Hometown Glory
Don't disrespect the number: Why it's great that Houston is still No. 4
Sad, pathetic number four. If Houston was in the Olympics, it wouldn't get a medal or a trip to the podium. If we were a network, we'd be airing The Jay Leno Show. If Houston was a Baldwin, it would be Stephen.
Ouch.
Despite much anticipation and 14 percent population growth since 2000, the latest estimates show Houston has failed to overtake Chicago as the third most populous city in the country.
But if one is the loneliest number and bad things come in threes, maybe it's better to just sit back and enjoy being near (but not at) the top.
After all, four is a mystically significant figure.

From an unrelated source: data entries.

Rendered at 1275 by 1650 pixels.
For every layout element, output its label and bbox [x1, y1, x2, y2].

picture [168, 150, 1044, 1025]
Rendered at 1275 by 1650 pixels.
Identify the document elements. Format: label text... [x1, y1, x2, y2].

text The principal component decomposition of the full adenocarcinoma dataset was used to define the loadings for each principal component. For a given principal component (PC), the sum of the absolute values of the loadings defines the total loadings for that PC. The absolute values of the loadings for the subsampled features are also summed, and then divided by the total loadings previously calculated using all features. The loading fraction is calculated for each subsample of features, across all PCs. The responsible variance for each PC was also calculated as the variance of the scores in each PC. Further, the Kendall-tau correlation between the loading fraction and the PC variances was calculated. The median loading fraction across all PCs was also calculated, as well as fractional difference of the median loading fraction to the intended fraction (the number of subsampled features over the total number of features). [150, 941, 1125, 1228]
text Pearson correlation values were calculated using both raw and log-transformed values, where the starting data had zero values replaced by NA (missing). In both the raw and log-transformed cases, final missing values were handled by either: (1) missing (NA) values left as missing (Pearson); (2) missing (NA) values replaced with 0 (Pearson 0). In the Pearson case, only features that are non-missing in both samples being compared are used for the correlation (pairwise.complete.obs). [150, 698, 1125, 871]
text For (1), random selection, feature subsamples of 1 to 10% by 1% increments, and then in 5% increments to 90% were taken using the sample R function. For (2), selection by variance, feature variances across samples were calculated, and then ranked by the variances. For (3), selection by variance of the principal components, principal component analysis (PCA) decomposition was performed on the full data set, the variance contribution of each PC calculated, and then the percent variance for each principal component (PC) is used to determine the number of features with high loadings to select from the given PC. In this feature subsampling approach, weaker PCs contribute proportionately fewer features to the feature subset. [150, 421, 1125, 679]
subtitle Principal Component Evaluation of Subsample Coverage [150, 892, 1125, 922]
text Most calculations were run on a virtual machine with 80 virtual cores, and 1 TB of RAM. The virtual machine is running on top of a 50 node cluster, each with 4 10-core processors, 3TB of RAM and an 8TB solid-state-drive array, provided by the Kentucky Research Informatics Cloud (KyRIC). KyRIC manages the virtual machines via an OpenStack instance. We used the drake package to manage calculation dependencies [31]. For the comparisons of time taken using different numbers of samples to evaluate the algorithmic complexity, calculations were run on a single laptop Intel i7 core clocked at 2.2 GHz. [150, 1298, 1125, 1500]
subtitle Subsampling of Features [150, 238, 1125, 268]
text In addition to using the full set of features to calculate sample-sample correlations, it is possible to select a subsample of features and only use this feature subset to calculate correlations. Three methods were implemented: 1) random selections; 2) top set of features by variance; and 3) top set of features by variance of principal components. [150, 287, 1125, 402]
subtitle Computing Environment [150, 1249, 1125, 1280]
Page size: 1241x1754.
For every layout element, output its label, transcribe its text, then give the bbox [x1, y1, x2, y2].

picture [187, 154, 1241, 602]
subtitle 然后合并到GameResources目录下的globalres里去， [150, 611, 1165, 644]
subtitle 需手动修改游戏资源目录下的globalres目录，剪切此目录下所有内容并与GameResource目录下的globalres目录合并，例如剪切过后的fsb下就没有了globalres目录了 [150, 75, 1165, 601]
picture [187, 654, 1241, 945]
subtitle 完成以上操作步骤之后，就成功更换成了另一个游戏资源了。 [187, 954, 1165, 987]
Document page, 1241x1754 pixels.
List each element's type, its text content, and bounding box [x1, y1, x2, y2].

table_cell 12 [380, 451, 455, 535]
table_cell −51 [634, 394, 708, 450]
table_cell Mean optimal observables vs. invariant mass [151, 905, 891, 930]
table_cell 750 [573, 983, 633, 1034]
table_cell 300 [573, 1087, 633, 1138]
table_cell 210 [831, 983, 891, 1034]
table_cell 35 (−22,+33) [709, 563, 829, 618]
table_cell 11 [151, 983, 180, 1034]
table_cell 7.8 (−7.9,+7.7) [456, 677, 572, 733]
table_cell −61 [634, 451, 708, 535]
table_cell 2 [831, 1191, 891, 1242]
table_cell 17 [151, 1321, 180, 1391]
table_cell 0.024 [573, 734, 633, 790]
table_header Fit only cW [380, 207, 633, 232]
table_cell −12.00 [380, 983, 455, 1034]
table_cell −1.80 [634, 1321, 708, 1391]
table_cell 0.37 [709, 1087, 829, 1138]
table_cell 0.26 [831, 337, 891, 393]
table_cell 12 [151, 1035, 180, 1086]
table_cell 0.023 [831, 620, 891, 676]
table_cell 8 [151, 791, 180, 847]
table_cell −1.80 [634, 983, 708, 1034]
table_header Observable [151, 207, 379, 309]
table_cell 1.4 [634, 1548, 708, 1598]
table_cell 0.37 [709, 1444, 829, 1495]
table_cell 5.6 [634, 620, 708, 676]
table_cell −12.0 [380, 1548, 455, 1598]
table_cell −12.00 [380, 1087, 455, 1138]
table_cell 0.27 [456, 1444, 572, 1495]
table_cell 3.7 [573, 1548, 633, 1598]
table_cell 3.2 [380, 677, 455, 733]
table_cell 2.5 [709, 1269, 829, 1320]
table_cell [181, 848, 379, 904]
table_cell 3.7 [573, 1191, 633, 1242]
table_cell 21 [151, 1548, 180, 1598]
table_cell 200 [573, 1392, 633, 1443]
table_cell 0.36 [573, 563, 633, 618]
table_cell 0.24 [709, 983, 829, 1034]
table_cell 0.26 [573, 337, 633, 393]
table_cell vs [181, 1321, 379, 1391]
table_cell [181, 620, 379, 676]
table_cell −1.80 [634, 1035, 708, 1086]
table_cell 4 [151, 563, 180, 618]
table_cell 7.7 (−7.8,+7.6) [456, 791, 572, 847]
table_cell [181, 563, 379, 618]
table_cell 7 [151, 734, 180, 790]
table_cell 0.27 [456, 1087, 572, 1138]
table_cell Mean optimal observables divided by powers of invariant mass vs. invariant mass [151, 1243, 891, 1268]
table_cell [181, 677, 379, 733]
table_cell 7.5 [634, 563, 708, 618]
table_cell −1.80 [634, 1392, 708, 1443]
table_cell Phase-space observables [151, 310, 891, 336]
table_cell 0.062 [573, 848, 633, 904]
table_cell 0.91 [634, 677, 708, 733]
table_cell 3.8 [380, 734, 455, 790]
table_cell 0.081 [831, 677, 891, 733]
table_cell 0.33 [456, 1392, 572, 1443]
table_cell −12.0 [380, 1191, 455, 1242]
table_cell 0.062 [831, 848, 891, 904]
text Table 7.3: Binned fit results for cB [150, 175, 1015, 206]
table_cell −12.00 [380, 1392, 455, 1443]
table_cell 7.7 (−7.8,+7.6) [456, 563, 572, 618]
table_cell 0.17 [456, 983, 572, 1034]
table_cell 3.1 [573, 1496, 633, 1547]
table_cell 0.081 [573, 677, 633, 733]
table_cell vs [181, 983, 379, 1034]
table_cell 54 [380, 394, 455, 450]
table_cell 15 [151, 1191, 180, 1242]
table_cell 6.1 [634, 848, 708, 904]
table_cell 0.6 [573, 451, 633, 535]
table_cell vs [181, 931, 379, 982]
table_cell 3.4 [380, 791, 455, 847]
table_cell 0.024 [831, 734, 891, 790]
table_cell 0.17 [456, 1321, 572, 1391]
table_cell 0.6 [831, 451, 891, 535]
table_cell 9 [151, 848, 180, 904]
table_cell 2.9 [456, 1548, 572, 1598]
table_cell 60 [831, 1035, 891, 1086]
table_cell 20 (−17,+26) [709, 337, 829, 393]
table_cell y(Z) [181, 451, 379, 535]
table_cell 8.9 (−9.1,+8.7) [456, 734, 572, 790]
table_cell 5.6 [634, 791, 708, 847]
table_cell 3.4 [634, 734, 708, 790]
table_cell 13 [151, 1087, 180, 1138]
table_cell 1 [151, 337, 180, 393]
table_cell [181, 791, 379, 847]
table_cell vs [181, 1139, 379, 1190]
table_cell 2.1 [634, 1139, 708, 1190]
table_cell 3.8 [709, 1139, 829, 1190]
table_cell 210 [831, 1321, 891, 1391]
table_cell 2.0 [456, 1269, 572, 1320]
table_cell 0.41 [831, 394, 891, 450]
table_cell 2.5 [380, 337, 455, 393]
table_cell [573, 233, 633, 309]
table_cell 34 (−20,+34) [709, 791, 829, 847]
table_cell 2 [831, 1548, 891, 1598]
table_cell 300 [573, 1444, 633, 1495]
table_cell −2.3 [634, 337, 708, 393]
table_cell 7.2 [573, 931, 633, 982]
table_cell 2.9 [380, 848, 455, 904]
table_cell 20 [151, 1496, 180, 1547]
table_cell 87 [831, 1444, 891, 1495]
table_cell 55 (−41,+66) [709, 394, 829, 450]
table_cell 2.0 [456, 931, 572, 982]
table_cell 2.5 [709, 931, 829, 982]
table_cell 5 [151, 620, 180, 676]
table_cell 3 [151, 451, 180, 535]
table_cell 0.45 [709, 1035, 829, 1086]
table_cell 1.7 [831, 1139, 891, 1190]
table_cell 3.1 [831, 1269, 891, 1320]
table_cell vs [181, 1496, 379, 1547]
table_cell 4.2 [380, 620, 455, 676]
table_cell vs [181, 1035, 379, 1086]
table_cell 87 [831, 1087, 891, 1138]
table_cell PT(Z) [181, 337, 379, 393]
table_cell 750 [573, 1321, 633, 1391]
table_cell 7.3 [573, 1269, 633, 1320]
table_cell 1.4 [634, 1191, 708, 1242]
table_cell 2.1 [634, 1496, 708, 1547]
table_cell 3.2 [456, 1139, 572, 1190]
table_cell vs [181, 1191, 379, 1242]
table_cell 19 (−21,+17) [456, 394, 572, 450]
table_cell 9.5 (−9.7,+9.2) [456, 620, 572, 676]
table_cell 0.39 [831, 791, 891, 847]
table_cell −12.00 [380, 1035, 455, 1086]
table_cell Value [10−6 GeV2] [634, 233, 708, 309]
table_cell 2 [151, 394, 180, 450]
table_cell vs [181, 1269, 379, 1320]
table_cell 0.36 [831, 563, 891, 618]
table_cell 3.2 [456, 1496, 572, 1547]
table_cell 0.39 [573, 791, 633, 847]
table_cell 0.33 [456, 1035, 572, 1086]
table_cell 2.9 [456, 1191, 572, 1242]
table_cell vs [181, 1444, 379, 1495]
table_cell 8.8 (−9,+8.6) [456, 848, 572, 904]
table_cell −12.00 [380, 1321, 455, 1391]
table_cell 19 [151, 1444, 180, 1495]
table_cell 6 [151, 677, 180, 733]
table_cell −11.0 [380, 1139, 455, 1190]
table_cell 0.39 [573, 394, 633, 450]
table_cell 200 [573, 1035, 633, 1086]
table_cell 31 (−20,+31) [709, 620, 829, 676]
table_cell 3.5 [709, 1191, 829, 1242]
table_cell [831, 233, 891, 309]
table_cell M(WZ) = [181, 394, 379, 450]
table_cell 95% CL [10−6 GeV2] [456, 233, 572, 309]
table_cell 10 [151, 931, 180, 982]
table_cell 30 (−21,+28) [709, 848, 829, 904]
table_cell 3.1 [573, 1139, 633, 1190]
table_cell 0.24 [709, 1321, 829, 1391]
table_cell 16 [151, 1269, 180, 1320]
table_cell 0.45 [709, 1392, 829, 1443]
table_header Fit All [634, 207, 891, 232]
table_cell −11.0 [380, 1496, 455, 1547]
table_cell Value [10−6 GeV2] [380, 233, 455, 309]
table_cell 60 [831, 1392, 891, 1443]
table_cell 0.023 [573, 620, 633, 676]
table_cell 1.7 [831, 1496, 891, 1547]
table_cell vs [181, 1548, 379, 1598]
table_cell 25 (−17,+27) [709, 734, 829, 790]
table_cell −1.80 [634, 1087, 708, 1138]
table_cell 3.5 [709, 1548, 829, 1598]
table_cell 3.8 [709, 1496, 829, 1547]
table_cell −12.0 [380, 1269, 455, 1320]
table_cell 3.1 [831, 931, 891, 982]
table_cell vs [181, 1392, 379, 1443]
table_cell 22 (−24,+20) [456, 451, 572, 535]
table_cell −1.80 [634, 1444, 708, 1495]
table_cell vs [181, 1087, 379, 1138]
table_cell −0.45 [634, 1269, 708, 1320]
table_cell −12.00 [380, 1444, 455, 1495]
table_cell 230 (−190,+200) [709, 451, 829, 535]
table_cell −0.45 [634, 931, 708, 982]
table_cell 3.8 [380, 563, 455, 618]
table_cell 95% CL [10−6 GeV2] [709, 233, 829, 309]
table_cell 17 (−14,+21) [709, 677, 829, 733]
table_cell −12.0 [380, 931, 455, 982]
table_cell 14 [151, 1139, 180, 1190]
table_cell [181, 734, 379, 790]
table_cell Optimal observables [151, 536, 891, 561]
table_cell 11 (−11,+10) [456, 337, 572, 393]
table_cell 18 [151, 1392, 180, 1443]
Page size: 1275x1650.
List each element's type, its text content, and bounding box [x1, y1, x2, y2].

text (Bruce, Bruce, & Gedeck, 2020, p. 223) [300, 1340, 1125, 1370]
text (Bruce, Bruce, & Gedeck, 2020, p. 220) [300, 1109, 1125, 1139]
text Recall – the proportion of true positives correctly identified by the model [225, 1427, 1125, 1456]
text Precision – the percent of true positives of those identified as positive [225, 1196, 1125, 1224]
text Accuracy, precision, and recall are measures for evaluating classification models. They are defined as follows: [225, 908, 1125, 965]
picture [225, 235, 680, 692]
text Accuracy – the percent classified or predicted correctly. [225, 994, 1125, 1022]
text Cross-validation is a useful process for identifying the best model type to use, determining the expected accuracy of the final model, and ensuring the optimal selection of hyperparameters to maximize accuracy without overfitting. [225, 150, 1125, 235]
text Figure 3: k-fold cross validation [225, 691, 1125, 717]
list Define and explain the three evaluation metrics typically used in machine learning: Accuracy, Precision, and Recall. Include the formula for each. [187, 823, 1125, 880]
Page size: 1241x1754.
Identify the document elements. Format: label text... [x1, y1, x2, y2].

According to numerology, as a four Houston is serious, honest, responsible, practical, a hard worker, and capable of creating systems and order. (We'll agree with all but that last bit.)
There are four seasons, four essential elements, four noble truths in Buddhism, four horsemen of the Apocalypse, four rivers in the Garden of Eden, four states of matter and four dimensions of space-time.
Comics have the Fantastic Four, The Beatles were the Fab Four, and great numbers of the population are currently standing in line to own an iPhone 4. Four rules.
Don't believe us? Throw a barbecue on the Third of July and see if anyone comes. They won't. Because regardless of when the Declaration of Independence was signed (that would be July 2, 1776, to be exact) this is a nation that lives to love the Fourth.
As as the perennial No. 4 city, we love it too.